25 それから、天に不思議な現象が起こります。太陽と月と星には不吉な前兆が現れ、地上では荒れ狂う海と高潮のために、諸国民はおじ惑います。 26 人々は、何かとてつもなく恐ろしいことが起こるのではないかという不安にかられ、意気阻喪します。
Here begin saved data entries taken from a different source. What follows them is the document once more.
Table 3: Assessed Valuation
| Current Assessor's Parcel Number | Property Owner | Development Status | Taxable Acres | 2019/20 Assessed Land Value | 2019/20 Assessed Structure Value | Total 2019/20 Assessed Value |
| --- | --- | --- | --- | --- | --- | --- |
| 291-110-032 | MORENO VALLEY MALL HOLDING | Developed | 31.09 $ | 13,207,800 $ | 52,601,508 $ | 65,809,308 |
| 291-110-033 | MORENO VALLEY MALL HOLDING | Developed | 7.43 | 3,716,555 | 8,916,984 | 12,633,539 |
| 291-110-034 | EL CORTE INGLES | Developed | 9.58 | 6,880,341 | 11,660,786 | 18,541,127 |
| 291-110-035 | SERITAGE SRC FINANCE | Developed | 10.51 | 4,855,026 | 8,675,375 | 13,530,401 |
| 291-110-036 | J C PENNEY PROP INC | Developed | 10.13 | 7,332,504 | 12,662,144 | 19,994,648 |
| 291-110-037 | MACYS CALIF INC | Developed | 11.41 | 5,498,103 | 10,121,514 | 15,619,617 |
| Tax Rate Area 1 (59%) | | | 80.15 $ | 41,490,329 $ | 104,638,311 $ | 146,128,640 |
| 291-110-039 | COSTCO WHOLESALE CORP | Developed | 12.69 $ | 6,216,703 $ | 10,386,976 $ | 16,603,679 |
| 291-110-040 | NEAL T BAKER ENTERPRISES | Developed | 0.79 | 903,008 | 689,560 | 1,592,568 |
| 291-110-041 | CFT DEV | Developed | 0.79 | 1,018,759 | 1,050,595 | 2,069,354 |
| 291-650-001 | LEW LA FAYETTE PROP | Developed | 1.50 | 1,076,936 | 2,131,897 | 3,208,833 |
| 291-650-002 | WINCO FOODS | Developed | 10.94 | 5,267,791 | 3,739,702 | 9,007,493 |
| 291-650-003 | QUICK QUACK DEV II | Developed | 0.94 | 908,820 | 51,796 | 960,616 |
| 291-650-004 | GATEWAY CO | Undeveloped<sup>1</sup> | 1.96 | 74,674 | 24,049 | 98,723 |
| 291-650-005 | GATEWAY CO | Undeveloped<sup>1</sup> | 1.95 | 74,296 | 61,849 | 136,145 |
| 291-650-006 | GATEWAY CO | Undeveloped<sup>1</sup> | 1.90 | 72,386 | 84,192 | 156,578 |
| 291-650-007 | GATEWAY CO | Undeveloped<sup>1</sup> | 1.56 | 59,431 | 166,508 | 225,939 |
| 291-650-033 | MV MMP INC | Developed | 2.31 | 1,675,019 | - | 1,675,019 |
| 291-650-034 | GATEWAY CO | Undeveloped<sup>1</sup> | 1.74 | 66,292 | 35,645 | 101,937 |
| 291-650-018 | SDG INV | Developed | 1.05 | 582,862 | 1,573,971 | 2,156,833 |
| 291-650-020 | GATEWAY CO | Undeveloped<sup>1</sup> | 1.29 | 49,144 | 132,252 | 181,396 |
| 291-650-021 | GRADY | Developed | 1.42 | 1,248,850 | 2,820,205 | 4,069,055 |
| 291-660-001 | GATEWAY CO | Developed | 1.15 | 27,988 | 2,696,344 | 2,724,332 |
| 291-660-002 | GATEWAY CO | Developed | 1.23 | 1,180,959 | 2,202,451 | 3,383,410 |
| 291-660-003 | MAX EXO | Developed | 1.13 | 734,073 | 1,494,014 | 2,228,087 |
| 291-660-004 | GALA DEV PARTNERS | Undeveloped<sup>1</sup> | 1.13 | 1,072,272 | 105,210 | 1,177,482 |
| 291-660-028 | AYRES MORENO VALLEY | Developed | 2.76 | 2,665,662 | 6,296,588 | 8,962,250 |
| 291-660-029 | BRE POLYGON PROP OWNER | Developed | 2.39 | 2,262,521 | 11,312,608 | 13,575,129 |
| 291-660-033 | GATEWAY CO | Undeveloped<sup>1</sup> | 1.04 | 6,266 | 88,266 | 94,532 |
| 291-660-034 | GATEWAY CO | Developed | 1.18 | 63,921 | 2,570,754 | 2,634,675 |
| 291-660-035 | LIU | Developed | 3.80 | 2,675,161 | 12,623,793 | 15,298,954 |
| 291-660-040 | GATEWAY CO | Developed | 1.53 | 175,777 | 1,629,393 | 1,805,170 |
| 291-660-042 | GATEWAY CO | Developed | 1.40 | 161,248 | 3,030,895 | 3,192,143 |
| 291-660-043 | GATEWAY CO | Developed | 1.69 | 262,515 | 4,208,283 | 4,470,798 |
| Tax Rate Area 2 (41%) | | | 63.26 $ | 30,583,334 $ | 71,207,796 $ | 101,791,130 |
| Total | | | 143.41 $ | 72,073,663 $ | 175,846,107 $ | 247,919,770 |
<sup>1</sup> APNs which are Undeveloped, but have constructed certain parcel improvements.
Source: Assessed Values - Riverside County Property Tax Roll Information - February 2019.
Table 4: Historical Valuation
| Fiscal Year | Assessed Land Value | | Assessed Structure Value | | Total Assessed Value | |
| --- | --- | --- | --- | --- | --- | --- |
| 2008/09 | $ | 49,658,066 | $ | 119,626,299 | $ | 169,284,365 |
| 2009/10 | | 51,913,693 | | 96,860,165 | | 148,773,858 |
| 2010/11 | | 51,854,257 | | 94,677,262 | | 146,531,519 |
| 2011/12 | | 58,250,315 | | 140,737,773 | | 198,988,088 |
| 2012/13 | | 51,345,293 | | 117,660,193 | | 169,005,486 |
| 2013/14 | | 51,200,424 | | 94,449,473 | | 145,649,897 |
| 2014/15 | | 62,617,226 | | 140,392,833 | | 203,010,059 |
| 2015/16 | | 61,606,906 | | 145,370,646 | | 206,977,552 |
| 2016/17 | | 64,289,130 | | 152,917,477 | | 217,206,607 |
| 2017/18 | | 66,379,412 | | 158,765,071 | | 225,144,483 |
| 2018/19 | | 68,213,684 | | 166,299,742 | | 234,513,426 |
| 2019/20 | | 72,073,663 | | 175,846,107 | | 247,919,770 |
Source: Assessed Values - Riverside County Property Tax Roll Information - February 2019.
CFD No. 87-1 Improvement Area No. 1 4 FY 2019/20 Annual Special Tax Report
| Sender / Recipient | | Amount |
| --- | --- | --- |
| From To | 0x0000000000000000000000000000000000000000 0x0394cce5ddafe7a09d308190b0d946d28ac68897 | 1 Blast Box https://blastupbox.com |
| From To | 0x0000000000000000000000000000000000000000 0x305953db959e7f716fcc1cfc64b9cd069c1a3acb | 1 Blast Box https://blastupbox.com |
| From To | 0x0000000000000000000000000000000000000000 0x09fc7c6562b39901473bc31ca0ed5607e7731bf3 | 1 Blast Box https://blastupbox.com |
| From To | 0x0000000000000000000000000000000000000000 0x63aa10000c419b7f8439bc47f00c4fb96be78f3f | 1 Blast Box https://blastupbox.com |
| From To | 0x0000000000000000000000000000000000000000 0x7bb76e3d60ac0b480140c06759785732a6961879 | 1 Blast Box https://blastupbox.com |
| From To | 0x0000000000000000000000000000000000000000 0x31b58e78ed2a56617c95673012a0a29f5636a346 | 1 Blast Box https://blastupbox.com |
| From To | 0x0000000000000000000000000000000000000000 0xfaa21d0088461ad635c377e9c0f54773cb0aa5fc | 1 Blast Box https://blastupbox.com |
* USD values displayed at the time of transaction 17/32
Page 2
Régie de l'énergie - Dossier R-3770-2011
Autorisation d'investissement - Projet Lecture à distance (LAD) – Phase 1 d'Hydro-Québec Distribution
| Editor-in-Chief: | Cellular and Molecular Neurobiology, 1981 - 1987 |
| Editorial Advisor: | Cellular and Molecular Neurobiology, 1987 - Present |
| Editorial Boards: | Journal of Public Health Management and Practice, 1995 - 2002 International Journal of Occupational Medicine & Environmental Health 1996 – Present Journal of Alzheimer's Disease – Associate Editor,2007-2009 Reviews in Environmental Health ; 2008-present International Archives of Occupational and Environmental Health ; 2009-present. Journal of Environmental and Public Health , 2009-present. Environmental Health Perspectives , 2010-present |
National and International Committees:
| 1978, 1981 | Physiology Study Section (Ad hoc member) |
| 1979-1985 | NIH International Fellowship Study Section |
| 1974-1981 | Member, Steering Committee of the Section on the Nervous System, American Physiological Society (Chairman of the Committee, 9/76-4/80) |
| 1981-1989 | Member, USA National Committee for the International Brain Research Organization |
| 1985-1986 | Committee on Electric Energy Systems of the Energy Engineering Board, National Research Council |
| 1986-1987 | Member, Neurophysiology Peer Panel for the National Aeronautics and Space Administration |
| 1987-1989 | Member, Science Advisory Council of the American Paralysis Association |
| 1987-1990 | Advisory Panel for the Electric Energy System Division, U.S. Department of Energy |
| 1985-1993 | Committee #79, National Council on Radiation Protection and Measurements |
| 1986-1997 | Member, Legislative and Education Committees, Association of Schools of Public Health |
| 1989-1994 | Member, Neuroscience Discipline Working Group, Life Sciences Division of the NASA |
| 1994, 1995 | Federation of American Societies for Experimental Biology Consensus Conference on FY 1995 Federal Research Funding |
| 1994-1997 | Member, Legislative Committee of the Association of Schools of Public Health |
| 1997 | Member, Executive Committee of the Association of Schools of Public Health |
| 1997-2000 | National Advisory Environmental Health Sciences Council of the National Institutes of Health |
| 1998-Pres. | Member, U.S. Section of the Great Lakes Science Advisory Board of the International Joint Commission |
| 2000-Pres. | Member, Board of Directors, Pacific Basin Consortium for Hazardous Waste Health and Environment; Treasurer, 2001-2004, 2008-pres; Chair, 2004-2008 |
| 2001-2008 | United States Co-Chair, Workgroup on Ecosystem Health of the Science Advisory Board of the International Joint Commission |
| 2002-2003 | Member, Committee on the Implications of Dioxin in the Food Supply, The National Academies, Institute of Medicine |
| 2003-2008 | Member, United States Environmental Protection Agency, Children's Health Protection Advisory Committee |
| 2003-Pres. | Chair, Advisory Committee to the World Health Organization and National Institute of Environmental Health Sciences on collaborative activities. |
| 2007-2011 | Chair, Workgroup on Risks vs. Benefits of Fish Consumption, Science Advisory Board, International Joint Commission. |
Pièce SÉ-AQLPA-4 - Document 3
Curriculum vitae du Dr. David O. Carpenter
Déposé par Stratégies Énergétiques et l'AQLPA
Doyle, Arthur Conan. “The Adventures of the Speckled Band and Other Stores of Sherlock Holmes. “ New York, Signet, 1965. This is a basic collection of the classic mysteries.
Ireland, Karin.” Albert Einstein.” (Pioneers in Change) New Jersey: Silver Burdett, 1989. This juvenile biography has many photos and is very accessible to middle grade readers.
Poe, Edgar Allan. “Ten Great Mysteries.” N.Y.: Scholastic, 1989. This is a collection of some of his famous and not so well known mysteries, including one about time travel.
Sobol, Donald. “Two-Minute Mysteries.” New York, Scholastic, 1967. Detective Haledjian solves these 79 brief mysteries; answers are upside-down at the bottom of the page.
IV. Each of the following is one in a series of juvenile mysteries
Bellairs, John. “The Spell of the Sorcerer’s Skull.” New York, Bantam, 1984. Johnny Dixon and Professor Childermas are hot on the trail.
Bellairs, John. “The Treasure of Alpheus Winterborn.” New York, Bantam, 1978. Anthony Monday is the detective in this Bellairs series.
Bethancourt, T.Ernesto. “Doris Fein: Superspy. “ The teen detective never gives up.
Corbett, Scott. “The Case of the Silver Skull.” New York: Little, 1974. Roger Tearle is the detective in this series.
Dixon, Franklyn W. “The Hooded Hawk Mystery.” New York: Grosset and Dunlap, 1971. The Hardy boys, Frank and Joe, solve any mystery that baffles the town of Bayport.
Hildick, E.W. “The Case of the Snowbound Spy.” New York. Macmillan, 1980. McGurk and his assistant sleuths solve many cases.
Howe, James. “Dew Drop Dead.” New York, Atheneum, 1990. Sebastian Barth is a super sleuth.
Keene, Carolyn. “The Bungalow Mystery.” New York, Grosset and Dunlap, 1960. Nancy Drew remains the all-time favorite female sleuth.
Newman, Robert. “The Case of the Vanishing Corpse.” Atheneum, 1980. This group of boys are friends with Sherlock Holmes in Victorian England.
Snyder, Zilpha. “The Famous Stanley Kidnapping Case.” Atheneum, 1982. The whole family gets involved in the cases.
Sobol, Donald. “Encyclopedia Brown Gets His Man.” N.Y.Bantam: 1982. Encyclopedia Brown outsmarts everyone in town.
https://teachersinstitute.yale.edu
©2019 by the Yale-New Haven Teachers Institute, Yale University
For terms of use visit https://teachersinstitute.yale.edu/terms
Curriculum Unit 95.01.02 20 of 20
不動と信じられていた天が揺れ動くのですから、むりもありません。 27 その時、地上にいる人々は、メシヤのわたしが雲に乗り、力と輝かしい栄光を帯びてやって来るのを見るでしょう。 28 いま言ったようなことが起こり始めたら、しっかりと立ち、天を見上げなさい。救いの時が近づいているのです。」
29 このあとイエスは、人々にたとえで話されました。
「いちじくの木やほかの木を注意して見ていなさい。 30 葉が出てくれば、ああ、もうすぐ夏だなと思うでしょう。 31 同じように、こうした現象が起こるのを見たら、神の国はもうそこまで来ていると考えなさい。 32 はっきり言いましょう。これらのことが全部起こってから、世の終わりが来るのです。 33 天と地とは消えてなくなります。けれどもわたしのことばは、永遠に真実なものとして残るのです。
34-35 気をつけなさい。わたしは不意に来ます。その時になって、あわてふためかないようにしなさい。遊び騒いだり、酒におぼれたり、この世の心配事のために駆けずり回ったりしている姿を見られないようにしなさい。 36 少しも油断してはいけません。こんな恐ろしい目に会わずにわたしの前に出られるように、熱心に祈っていなさい。」
37-38 イエスは毎日、宮で教えておられました。人々は朝早くから、話を聞こうと集まって来ました。そして夜になると、イエスはオリーブ山に戻って行かれました。